TASK BRIEF – Reproduce the convention history starting with "In the Fall" and going on through "its future development.", replacing "speaking tour" with "lecture tour".
======== EXTRACT ========
5. "5th National Convention" -- Cincinnati, OH -- Oct. 5 - 8, 1885

The 5th National Convention was held in Schäpperle's Hall in Cincinnati and was called to order on Monday, Oct. 5 by W.L. Rosenberg. It was attended by 31 delegates bearing the mandates of 41 sections of the SLP. The SLP was still organizationallly weaker than the American anarchist movement, which touted itself as being comprised of about 80 organized groups with a claimed membership of 7,000 and 11 newspapers in this interval. Nevertheless, the SLP's organizational free-fall was staved.

An "Official Protocol" of the 5th National Convention was published in German along with the revised Platform and Constitution of the Party (in German and English) as "No. 1" of the "Socialistic Library" series, Jan. 1, 1886.

 

In the Fall of 1886, a speaking tour was arranged by the SLP, bringing to the United States German Social Democratic leader Wilhelm Liebknecht , Karl Marx's daughter Eleanor Marx Aveling, and her husband Edward Aveling. Liebknecht addressed crowds in German, while the Avelings spoke in English. They later published a brief account of their visit, including a description of the SLP with a prediction of its future development.

 

In November 1886, the New Haven, CT weekly The Workmen's Advocate, edited by J.F. Busche, was adopted as an SLP publication, giving the organization its first official English language voice since loss of The Socialist in 1878.

 

6. "6th National Convention" -- Buffalo, NY -- Sept. 17 - 21, 1887

The 6th National Convention of the SLP was attended by 37 delegates, representing 32 of the party's approximately 70 sections.

The gathering addressed the relationship between the SLP and the International Working-Men's Association, which was organized late in 1881 and consisted primarily of West Coast working men and farmers. The IWMA was anti-electoral, with the group stating that "if universal suffrage had been capable of emancipating the working people from the rule of the loafing class, it would have been taken away from them before now, and we have no faith in the ballot as a means of righting the wrongs under which the masses groan." A program of unity between the SLP and the IWMA could not be achieved, however, and by the end of the 1880s the latter group had slipped into oblivion. The SLP remained deeply divided between Lassalleans (who believed in the efficacy of political action the need to concentralte on electoral politics first and foremost) and Marxists (who believed that electoral politics was futile and that successful organization must take place in the realm of the trade unions). The party press was similarly split, the English language organ The Workmen's Advocate and the German Der Sozialist favoring electoral politics over trade union activity, while the New Yorker Volkszeitung, edited at this time by Alexander Jonas and Sergei Schevitsch, staunchly advocated a program almost exclusively concentrating upon trade union organization.

A stenographic record of the proceedings of the 6th Convention of the SLP was published. Text appears on the SLP's web site.

 

The September 1889 Recall.
======== SUPPLIED MATERIAL ========
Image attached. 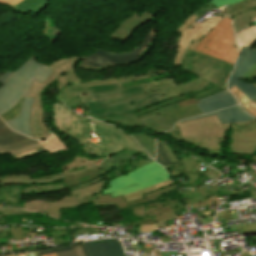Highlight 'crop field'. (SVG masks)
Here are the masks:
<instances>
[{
========
ANSWER IN FULL –
In the Fall of 1886, a lecture tour was arranged by the SLP, bringing to the United States German Social Democratic leader Wilhelm Liebknecht , Karl Marx's daughter Eleanor Marx Aveling, and her husband Edward Aveling. Liebknecht addressed crowds in German, while the Avelings spoke in English. They later published a brief account of their visit, including a description of the SLP with a prediction of its future development.